The US Navy is reportedly looking for a new server supplier for some of its guided missile cruisers and destroyers due to security concerns around Lenovo’s recent purchase of IBM’s x86 server division.
The Chinese hardware giant acquired IBM’s System x, BladeCenter and Flex System blade servers and switches, and its NeXtScale and iDataPlex servers and software in autumn last year in a $2.1bn deal – propelling it to a position as the third largest x86 server provider globally.
However, that’s not gone down too well with the government, according to USNI News.
“The Department of Homeland Defense identified security concerns with the IBM Blade Center sale and placed restrictions on federal government procurement of Lenovo Blade Center server products,” Navy spokesman Dale Eng told the site.
The decision will affect the Navy’s Aegis Combat System – an integrated naval weapons system developed by Lockheed Martin which includes ballistic guided missile destroyers and cruisers.
According to the report, IBM x86 BladeCenter HT servers were included in “Aegis Technical Insertion (TI) 12” hardware upgrades for the combat system.
The Integrated Warfare Systems’ Aegis program office is apparently working with the Department of Defense Committee on Foreign Investment in the United States Mitigation Development and Compliance Monitoring Team, in order to find an alternative supplier.
Lenovo has been called out for national security concerns in the past, when an Australian Financial Review (AFR) article claimed two years ago that ‘Five Eyes’ intelligence agencies had banned Lenovo PCs after finding backdoor vulnerabilities.
The Australian Department of Defence subsequently claimed it had not instituted a ban but that Lenovo had not requested to be accredited for Top Secret and Secret Networks.
AFR countered that it had been talking specifically about the Australian part of the five eyes intelligence alliance, called the Defence Signals Directorate, which may operated under “unique directives”. It added that it had been told the British intelligence services had instituted a formal ban on Lenovo computers on classified networks.

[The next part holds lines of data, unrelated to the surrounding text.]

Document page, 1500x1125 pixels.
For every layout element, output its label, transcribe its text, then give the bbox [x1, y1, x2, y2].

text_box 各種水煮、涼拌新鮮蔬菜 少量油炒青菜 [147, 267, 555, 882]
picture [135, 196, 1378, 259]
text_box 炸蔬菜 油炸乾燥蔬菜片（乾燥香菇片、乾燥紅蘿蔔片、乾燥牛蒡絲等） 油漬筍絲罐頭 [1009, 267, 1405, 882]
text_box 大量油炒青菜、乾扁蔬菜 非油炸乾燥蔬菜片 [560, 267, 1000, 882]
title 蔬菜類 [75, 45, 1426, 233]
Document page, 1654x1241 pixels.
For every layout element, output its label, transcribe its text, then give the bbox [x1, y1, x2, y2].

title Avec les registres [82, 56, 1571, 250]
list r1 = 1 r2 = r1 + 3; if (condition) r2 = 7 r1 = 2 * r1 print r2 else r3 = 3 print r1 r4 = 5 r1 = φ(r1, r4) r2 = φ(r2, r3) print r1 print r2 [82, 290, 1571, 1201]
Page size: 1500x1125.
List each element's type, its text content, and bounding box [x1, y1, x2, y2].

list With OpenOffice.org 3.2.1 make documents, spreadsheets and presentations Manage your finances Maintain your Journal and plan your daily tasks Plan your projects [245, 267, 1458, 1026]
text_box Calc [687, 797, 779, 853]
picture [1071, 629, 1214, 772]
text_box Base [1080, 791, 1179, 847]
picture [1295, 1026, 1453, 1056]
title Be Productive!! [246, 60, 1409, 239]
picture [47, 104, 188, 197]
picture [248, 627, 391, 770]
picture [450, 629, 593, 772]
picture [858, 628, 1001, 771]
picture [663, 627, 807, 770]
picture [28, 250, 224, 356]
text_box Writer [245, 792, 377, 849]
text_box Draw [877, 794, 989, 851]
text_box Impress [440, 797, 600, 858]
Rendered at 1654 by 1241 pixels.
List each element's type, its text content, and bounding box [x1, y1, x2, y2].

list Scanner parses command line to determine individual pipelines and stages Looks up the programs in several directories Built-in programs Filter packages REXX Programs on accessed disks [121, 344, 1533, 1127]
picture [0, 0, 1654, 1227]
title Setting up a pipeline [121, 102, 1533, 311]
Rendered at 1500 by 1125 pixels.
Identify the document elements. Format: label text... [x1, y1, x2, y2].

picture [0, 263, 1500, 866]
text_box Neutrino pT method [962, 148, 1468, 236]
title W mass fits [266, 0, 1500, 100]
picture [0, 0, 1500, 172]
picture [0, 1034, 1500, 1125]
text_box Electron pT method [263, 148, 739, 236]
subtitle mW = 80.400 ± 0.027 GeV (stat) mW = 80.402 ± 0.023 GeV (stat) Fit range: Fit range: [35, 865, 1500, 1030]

Both China and the US have become increasingly wary of allowing the sale of commercial technology from the other superpower inside their respective countries.
In 2012, a congressional committee effectively banned telecoms infrastructure firms Huawei and ZTE from competing in the US market after noting national security concerns.
Since revelations of NSA spying and tampering with US-made kit bound for export, China has also been cracking down on US providers of late.
Ironically, reports from a year ago suggested that the government had asked banks to replace IBM servers with domestic kit as part of a new trial.
Beijing has already announced strict new vetting for any products headed for government use, which may effectively prevent many US firms from competing in this highly lucrative market, as they’d have to open their products and source code up to inspection.
Infosecurity reached out to Lenovo for a response but had not heard back at the time of writing.